The mKate2-SIINFEKL retroviral construct was stably transduced into (A) B16 melanoma, (B) MOC2 oral cavity squamous cell carcinoma and (C) MC38 colon adenocarcinoma cell lines. Antigen positive (mK2SIIN positive variants) cells and mixtures of 15% SIINFEKL negative (parental variant) cells for each cell line, plated at time 0 in AZD1775 (250 nM) or DMSO alone (control), were assayed for growth control following the addition of CTL (at different E:T ratios) at the indicated vertical line. Quantification for each cell line at the time point indicated is shown to the right.*, p < 0.05, **, p < 0.01; ***, p < 0.001. Representative data from one of three independent assays for each experiment.

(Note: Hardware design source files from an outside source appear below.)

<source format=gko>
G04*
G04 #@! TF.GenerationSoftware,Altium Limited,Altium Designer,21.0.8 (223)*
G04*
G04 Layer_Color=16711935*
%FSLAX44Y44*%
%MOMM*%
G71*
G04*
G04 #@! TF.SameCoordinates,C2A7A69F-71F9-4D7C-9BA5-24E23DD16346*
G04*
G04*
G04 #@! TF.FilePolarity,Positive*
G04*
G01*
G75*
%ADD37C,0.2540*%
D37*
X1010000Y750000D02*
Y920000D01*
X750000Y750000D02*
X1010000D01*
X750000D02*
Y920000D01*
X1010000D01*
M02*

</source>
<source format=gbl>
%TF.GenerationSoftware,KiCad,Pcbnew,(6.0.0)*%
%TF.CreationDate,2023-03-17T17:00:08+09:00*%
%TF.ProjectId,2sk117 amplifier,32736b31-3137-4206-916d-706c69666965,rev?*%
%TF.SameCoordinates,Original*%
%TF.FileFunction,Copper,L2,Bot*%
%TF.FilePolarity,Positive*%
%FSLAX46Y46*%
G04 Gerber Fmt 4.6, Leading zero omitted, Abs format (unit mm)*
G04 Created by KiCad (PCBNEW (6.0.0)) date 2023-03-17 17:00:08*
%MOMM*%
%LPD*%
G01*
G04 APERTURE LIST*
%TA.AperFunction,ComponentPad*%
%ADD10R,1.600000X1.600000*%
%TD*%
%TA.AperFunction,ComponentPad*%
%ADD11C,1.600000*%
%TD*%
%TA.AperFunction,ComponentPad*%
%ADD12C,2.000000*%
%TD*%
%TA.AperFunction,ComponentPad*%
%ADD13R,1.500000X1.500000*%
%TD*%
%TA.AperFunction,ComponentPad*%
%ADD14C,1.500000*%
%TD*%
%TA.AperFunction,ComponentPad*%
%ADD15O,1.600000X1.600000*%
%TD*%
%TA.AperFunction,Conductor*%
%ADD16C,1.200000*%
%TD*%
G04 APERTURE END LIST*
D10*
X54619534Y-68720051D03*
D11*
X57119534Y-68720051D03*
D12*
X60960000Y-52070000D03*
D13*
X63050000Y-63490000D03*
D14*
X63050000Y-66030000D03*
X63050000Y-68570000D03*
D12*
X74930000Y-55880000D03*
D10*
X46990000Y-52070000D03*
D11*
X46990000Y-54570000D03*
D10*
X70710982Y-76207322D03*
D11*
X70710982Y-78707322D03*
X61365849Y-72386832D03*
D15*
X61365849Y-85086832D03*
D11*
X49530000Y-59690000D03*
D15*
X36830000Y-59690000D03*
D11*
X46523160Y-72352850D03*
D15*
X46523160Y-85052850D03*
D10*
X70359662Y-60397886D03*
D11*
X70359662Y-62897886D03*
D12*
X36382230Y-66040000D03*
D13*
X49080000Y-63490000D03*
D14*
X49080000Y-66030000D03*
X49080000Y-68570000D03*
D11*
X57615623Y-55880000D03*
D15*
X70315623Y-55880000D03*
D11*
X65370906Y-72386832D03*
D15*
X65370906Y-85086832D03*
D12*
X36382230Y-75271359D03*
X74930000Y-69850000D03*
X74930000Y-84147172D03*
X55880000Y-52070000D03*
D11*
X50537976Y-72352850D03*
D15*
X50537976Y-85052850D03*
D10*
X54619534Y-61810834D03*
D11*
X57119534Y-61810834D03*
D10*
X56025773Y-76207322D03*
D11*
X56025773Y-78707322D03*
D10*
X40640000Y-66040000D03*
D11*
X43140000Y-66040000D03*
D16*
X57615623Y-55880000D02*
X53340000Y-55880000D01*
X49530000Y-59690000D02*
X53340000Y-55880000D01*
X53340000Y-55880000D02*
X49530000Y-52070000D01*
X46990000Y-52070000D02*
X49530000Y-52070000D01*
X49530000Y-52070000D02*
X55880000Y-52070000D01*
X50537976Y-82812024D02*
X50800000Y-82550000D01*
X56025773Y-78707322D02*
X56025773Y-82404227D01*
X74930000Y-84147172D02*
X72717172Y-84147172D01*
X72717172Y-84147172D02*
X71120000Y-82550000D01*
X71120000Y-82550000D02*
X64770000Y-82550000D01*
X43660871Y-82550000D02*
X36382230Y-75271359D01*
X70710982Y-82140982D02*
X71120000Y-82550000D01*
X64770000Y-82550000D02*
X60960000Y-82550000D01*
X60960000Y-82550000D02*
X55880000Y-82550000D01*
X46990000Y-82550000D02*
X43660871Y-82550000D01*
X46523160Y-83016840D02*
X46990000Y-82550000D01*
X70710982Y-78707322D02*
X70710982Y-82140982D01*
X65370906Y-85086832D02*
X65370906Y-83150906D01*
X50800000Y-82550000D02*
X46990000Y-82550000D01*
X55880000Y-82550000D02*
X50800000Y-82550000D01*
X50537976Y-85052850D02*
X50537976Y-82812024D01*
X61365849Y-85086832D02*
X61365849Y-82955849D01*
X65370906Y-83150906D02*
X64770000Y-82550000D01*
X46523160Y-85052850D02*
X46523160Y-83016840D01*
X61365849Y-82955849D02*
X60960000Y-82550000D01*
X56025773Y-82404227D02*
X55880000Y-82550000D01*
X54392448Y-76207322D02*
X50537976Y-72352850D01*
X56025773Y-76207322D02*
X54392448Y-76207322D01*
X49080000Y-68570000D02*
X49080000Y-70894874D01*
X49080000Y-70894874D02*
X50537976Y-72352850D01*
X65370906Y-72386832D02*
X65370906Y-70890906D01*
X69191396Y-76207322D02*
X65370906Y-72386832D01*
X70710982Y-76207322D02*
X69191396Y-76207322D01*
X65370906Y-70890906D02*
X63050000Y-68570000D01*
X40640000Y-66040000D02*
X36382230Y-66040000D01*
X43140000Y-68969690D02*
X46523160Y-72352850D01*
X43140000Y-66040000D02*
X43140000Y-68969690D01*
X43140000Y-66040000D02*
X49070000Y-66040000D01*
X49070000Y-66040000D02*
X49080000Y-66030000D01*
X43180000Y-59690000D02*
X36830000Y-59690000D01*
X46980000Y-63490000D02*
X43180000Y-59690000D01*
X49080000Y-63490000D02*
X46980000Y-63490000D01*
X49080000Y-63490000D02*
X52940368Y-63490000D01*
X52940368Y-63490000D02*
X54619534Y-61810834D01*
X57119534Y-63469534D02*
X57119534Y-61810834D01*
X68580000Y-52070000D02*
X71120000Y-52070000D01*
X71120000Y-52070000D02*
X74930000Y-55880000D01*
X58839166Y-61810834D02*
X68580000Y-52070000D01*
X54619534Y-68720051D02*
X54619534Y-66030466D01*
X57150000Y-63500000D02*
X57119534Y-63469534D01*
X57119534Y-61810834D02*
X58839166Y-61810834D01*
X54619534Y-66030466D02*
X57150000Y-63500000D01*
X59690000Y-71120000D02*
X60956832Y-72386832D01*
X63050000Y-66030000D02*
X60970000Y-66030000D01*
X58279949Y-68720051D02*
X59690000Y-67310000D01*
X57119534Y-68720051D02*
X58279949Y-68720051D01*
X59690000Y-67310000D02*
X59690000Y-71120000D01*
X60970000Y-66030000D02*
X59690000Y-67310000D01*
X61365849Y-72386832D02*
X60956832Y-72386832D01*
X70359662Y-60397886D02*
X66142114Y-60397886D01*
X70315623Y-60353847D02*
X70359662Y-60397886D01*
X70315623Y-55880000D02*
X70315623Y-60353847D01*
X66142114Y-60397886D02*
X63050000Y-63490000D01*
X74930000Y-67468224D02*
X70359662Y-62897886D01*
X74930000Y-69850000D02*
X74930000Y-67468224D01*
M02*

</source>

Figure 6. M1mK2SIIN tumors engraft but escape anti-tumor immunity despite persistent antigen expression.
A, M1mK2SIIN or pMOC1 cells (5x106) were implanted subcutaneously in the flanks of WT B6 mice, and tumors were allowed to engraft and grow; plotted are individual tumor growth curves.B, established M1mK2SIIN or pMOC1 tumors were harvested, digested into a single cell suspension, and assayed for mKate2 positivity via flow cytometry. Dead cells were excluded via sytox blue staining.C, total infiltrating CD45.2+CD3+CD8+ TIL, PD-1 expression on CD8+ TIL, SIINFEKL:H-2Kb tetramer positivity and PD-L1 expression on CD45.2−CD31− cells was assessed in digested M1mK2SIIN and pMOC1 tumors via flow cytometry; total tumor IFNγ expression was determined via qRT-PCR of whole tumor lysate. Data pooled from two independent experiments.

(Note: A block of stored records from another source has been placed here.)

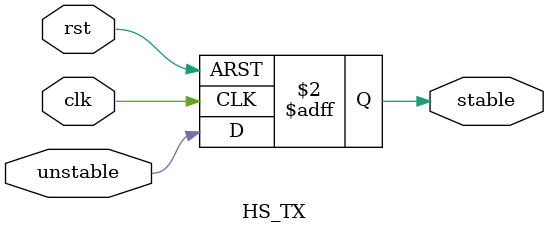
<source format=v>
module HS_TX(
        input wire clk,
        input wire rst,
        input wire unstable,
        output reg stable
    );

    always @(posedge rst or posedge clk) 
    begin
        if (rst)
        begin
            stable <= 0;
        end
        else
        begin
            stable <= unstable;   
        end
    end

endmodule

</source>
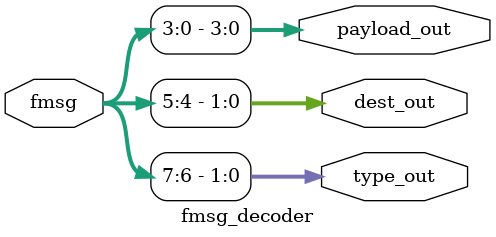
<source format=v>
module fmsg_decoder (
  input  wire [7:0] fmsg,        // 8-bit fmsg 封包輸入
  output wire [1:0] type_out,    // 解析出的 TYPE
  output wire [1:0] dest_out,    // 解析出的 DEST
  output wire [3:0] payload_out  // 解析出的 PAYLOAD
);

  // 解碼：將 8-bit 的 fmsg 封包分為 TYPE, DEST, PAYLOAD
  assign type_out    = fmsg[7:6];  // TYPE 由 fmsg 的 bit 7 到 bit 6 提取
  assign dest_out    = fmsg[5:4];  // DEST 由 fmsg 的 bit 5 到 bit 4 提取
  assign payload_out = fmsg[3:0];  // PAYLOAD 由 fmsg 的 bit 3 到 bit 0 提取

endmodule


</source>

Figure 7. Combination AZD1775 and PD-1 mAb treatment induces consistent CD8+ cell-dependent rejection of established SIINFEKL positive and mixed SIINFEKL negative tumors.

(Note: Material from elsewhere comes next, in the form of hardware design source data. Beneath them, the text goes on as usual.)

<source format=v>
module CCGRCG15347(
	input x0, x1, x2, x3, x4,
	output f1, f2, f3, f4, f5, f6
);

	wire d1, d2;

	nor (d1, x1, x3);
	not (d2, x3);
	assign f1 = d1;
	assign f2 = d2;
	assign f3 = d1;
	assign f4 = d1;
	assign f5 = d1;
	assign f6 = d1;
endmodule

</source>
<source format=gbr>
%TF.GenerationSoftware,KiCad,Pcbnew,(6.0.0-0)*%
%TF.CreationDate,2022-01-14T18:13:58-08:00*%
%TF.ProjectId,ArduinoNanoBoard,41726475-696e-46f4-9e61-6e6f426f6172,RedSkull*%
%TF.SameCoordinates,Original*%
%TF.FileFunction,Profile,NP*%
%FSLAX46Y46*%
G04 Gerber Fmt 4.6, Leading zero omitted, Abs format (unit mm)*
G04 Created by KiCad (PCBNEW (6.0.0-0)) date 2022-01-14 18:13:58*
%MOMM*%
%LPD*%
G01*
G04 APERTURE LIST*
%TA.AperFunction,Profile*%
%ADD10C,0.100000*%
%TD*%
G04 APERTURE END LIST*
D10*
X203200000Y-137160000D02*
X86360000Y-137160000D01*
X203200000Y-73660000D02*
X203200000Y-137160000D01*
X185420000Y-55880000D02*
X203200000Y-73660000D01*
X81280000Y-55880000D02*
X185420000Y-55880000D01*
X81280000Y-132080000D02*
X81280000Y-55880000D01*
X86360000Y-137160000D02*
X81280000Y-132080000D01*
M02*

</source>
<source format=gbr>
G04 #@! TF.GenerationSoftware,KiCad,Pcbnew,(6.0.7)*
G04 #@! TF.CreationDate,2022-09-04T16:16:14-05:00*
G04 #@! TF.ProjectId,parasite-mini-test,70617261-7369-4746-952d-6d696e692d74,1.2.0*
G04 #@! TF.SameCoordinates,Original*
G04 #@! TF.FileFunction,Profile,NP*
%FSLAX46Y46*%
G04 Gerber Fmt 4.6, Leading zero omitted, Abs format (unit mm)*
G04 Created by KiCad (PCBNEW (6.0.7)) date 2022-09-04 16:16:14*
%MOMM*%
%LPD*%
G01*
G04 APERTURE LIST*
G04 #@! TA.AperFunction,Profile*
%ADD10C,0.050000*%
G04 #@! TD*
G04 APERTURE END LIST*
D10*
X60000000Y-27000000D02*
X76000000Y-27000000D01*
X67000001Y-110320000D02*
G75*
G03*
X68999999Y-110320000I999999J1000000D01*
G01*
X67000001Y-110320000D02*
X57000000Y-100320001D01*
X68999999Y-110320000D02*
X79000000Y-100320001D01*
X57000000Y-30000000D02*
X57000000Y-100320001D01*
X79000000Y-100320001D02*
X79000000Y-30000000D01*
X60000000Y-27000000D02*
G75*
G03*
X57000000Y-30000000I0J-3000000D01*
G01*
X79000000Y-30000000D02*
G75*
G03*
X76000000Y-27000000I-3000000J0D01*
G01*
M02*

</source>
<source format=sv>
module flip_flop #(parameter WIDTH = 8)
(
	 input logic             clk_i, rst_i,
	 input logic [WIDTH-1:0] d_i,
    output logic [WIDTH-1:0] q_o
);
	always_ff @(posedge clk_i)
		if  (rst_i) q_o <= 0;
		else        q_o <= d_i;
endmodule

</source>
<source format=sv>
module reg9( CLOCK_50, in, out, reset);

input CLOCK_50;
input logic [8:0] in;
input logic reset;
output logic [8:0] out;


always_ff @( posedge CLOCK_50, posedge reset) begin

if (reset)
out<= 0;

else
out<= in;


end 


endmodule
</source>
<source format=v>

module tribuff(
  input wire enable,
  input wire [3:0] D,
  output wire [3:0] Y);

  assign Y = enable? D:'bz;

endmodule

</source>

A, established pMOC1 tumors (5x106 cells/mouse) were treated with PD-1 mAb (clone RPM1-14, 200 μg/injection IP twice weekly for 3 weeks) or AZD1775 (60mg/kg OG 5 days on, 2 days off for 3 weeks) alone or in combination beginning at day 14; individual growth curves are shown (n = 9–10 mice/group). Timing of treatments indicated by black bar along x-axis. Control mice were treated with IP injection of rat IgG2a isotype control antibody and/or oral gavage of 0.5% methylcellulose carrier. Number of mice that rejected established tumors indicated below legends. Survival analysis displayed on right. Kaplan-Meier curves were compared using the log-rank/Mantel Cox test.B, established M1mK2SIIN tumors (5x106 cells/mouse) were treated as in A (n = 8–9 mice/group, pooled data from two independent experiments). Survival analysis displayed on right.C, mice that rejected established M1mK2SIIN tumors with combination AZD1775 and PD-1 mAb treatment or naïve WT B6 mice were challenged with M1mK2SIIN cells (3x106) injected subcutaneously into the contralateral flank and followed for tumor engraftment and growth.D, WT B6 mice were engrafted with M1mK2SIIN tumors and treated with combination AZD1775 and PD-1 mAb as in A, but with the addition of CD8+ cell depletion (clone YTS169.4, 200 μg IP twice weekly) or NK1.1+ cell depletion (clone PK136, 200 μg IP twice weekly) beginning one day prior to treatment (day 13, black arrow) and followed for tumor growth (n = 5–7 mice/group). Tumor volume at day 48 was compared to assess statistical significance via ANOVA.E, WT B6 mice were engrafted with a mixture of 85% antigen positive M1mK2SIIN cells and 15% antigen negative either pMOC1 or TNFR1 ko pMOC1 cells (5x106 cells/mouse total, n = 9–11 mice/group). Mice were treated with combination AZD1775 and PD-1 mAb as in A, and followed for tumor growth.**, p < 0.01; ***, p < 0.001.